# Data to use
____
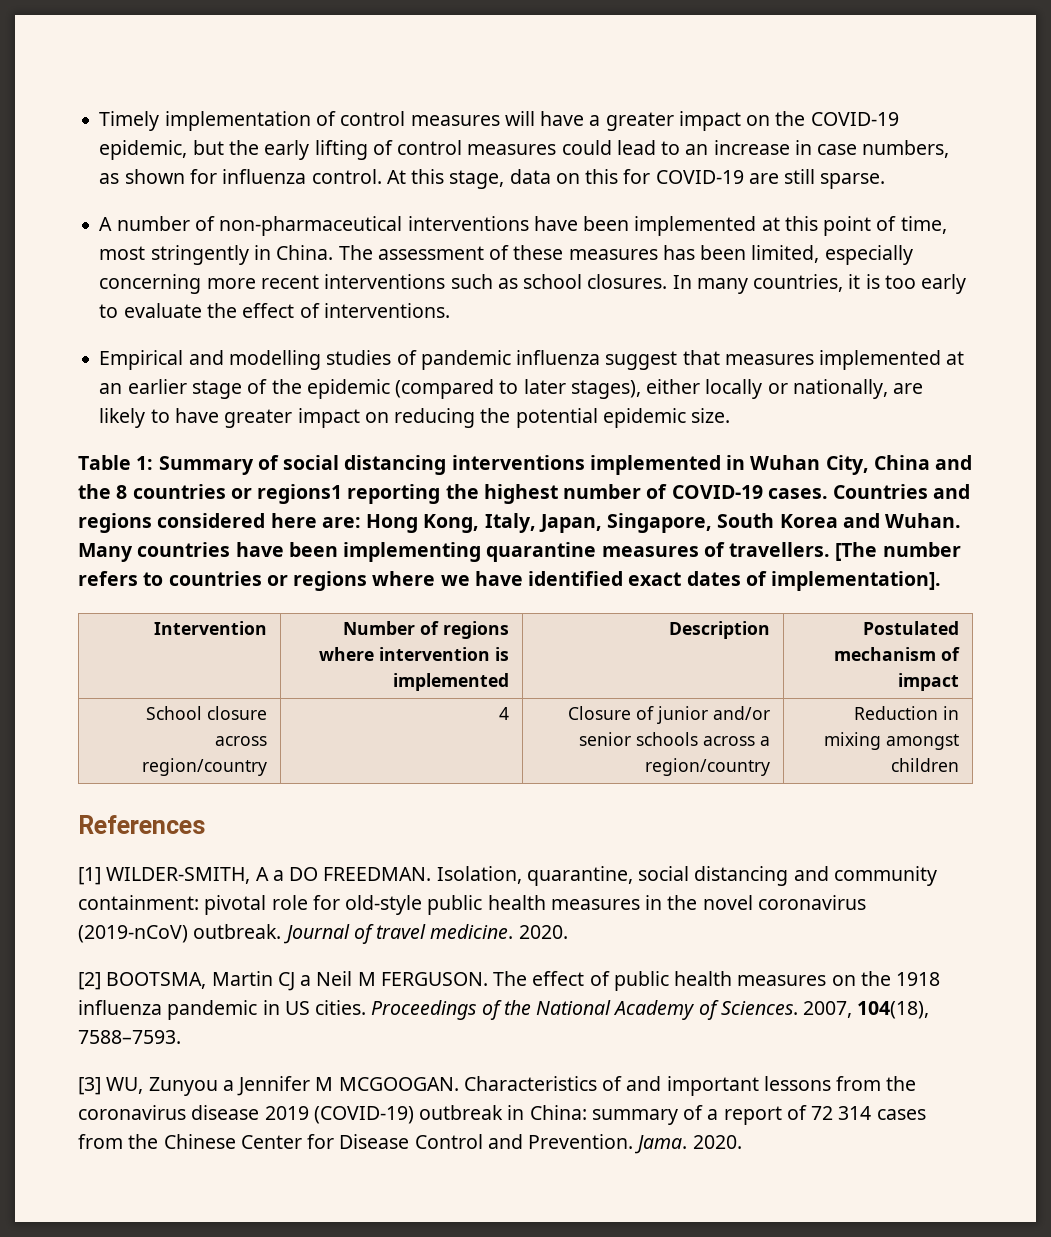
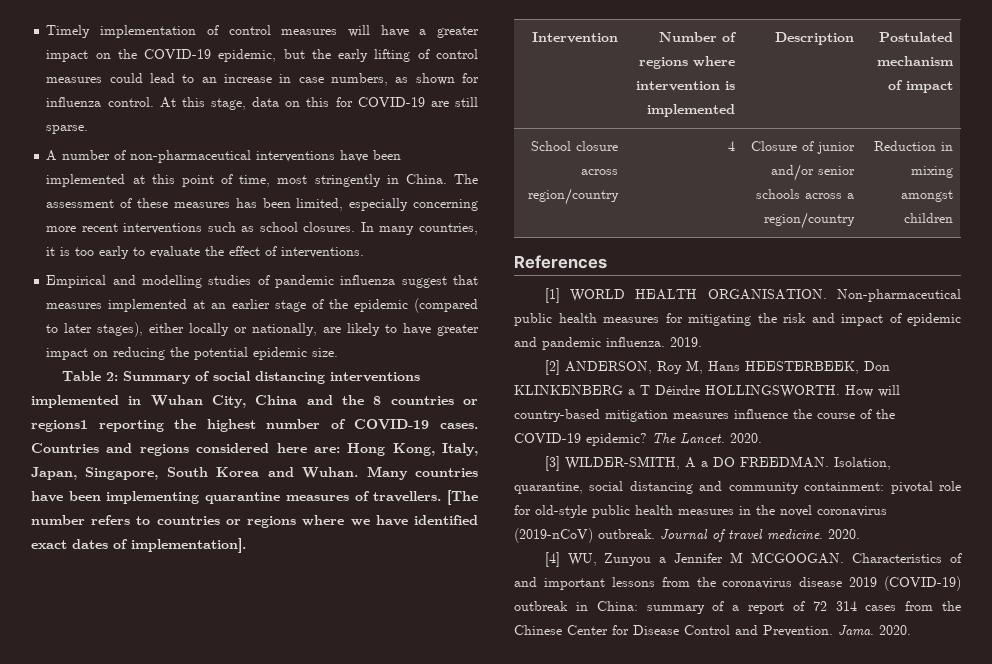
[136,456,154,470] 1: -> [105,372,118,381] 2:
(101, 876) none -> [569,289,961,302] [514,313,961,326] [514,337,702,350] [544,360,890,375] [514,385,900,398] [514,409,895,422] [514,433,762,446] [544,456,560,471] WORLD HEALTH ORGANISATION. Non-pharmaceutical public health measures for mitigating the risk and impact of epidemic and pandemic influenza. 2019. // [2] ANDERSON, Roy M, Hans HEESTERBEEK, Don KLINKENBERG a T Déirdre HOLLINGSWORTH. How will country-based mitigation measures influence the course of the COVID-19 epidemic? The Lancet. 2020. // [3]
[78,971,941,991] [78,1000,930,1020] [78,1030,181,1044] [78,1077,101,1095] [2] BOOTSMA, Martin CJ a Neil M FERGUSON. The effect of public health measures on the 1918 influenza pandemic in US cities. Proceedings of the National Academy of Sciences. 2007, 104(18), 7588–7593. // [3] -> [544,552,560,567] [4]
____
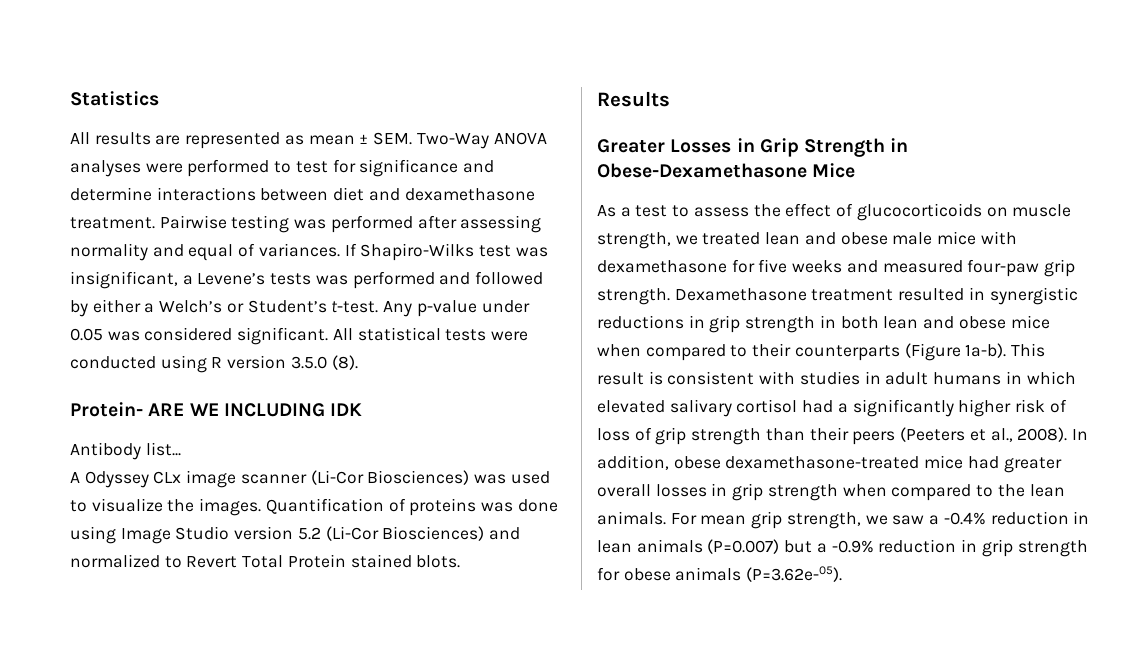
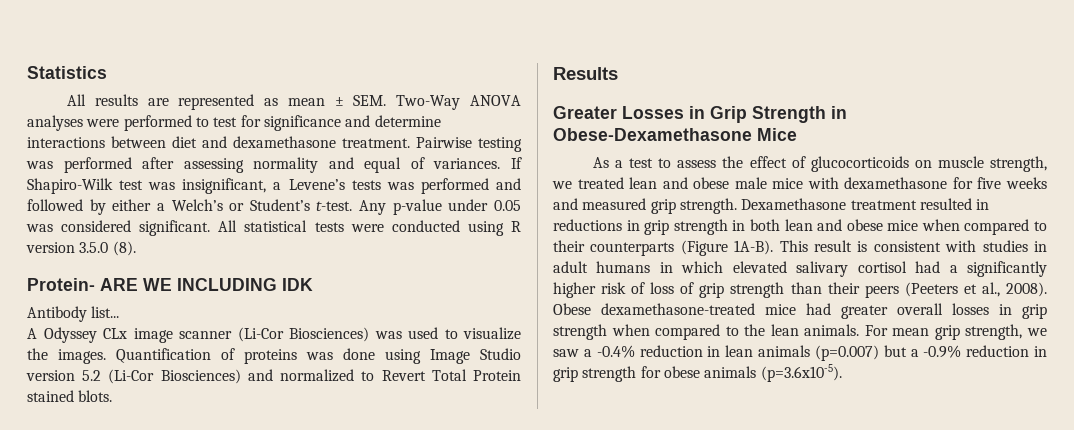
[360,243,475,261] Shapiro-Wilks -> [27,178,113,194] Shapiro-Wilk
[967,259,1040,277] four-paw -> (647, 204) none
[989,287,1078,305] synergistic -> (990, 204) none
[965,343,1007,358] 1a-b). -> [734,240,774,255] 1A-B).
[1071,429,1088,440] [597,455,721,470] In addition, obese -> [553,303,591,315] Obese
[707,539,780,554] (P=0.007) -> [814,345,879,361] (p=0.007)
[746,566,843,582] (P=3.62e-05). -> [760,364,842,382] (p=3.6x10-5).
____
# Problem details
Out of the data above, set down the lines from the one with "[136,456,154,470] 1: ->" to the one with "[78,971,941,991] [78,1000,930,1020] [78,1030,181,1044]", both included, exactly as written and with no additions.

# Output of the exercise
[136,456,154,470] 1: -> [105,372,118,381] 2:
(101, 876) none -> [569,289,961,302] [514,313,961,326] [514,337,702,350] [544,360,890,375] [514,385,900,398] [514,409,895,422] [514,433,762,446] [544,456,560,471] WORLD HEALTH ORGANISATION. Non-pharmaceutical public health measures for mitigating the risk and impact of epidemic and pandemic influenza. 2019. // [2] ANDERSON, Roy M, Hans HEESTERBEEK, Don KLINKENBERG a T Déirdre HOLLINGSWORTH. How will country-based mitigation measures influence the course of the COVID-19 epidemic? The Lancet. 2020. // [3]
[78,971,941,991] [78,1000,930,1020] [78,1030,181,1044] [78,1077,101,1095] [2] BOOTSMA, Martin CJ a Neil M FERGUSON. The effect of public health measures on the 1918 influenza pandemic in US cities. Proceedings of the National Academy of Sciences. 2007, 104(18), 7588–7593. // [3] -> [544,552,560,567] [4]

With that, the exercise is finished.